Yesterday, while finishing up my lunch break at work, my least favorite supervisor walked into our conference room, sat down, and proceeded to ruin the remainder of my Wednesday and, so far, all of my Thursday! The jerk was single-handedly able to do this by being rude and condescending, two things I really haven’t experienced from a coworker during my twelve year tenure on the job. I am happy to say I am not familiar with being treated poorly but it broke my heart nonetheless. I felt angry and sad, as well as embarrassed, although I had no reason to be. He made me feel very uncomfortable in my own skin and all I wanted to do was leave. And leave I did.
The short few minutes, that resulted in hours of anxiety and anger for me in the following days, were all the result of my supervisor telling an awful story, for the 3rd time, about how he ‘beat’ his mildly aggressive Rottweiler with a baseball bat when he was younger. He described in lurid detail how the adolescent dog, whom he had essentially ignored by gifting it to his son and leaving it to live outside during its formative years, growled at him when he went to feed him his dinner. Being the alpha male that he is and was, my violent superior grabbed his nearby bat and hit the dog a couple times – when he described this moment, he even yelped out to reenact how the dog screamed while being beaten.

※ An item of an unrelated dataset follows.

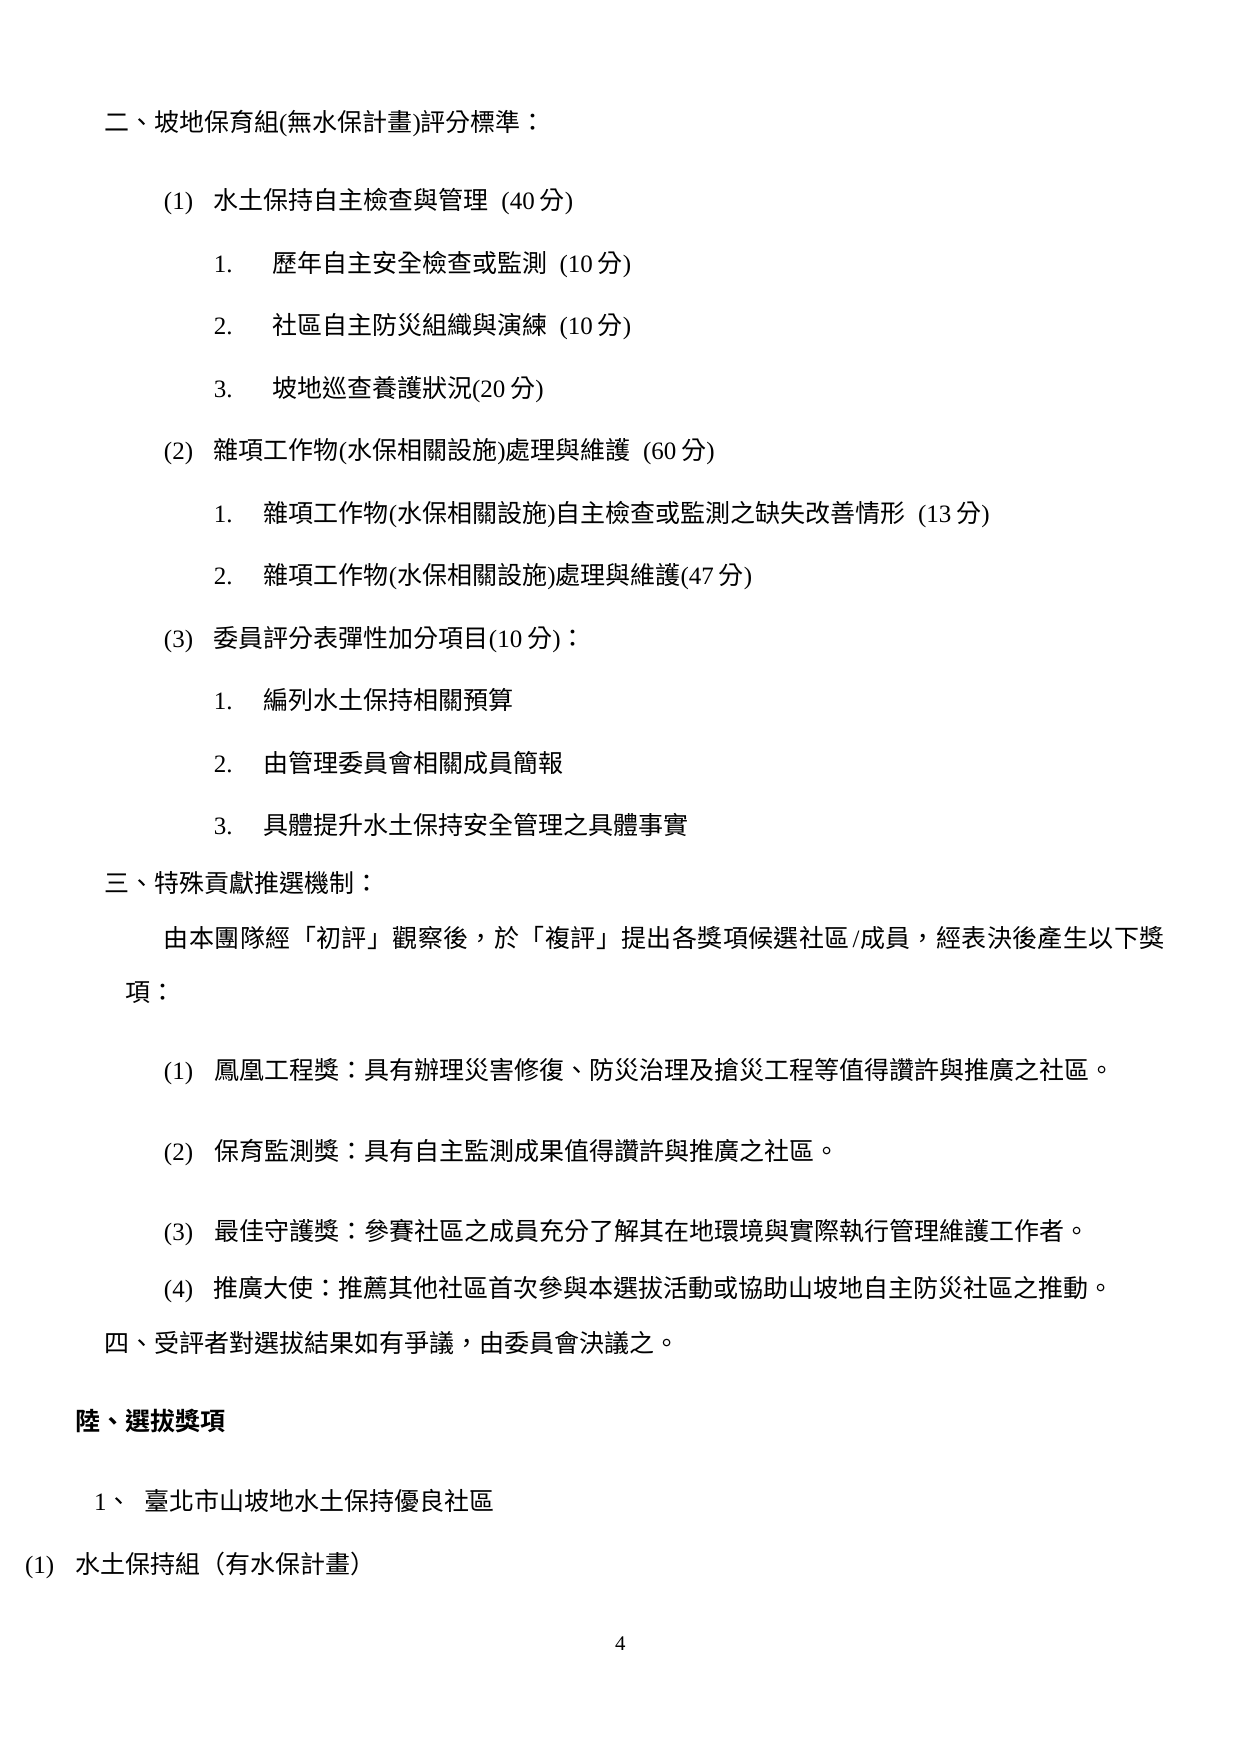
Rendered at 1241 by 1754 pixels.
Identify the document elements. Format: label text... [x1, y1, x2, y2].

As I heard this frightful story yet again, I stood with a straight face, refusing to laugh alongside him as my other two moronic coworkers did (which struck me as a desperate attempt to seek the storyteller’s approval). My supervisor noticed I wasn’t amused by his awful actions so he proceeded to tell me how beating a dog is necessary to training and how I would never be able to handle a canine of this caliber.
I didn’t know where to begin and I found myself, as I do in these scenarios, not saying exactly what I would like to say. While I told him I would have handled things differently (to put it lightly), I wanted to tell him how he is an asshole. I also wanted to tell him that he is a pathetic excuse of a man, I have zero respect for him, and I cannot wait for him to leave our place of work when he retires at the end of this month. Finally, I wanted to hit him with a baseball bat while I provided some dog training tips to him for the future.
The whole thing made me so mad – knowing the pup was treated inhumanely, watching people laugh about it as if it was funny, and his condescension and outlandish ability to actually flip the script on me, as if I was in the wrong. Things like this will bother me for days, as it already has. I struggle with being around people who make me upset, in any shape or form, because all I want to do is separate myself from stress, anger, sadness or worry. Life is too short and there are too many wonderful people to consume ourselves with (like Hugo ♥) – no one needs a negative, evil human being in their midst. I sure as hell don’t.
I believe the Statute of Limitations in California is up on this story, since it happened a couple decades ago. Plus, the victim has since passed away – makes me sad for him, just knowing he had to go through that, all alone in the world, with his trust in the very man that hurt him. It pains my heart that it happened and it hurts to watch him laugh in unison with others, as he reminisced about his brutal tale. He ruined the following days in my life, as I cried inside for the dog and for the way he made me feel. I know I shouldn’t feel badly but I do. Hopefully a little more time, some hugs from my own loving pooches, and his upcoming retirement will make it all better.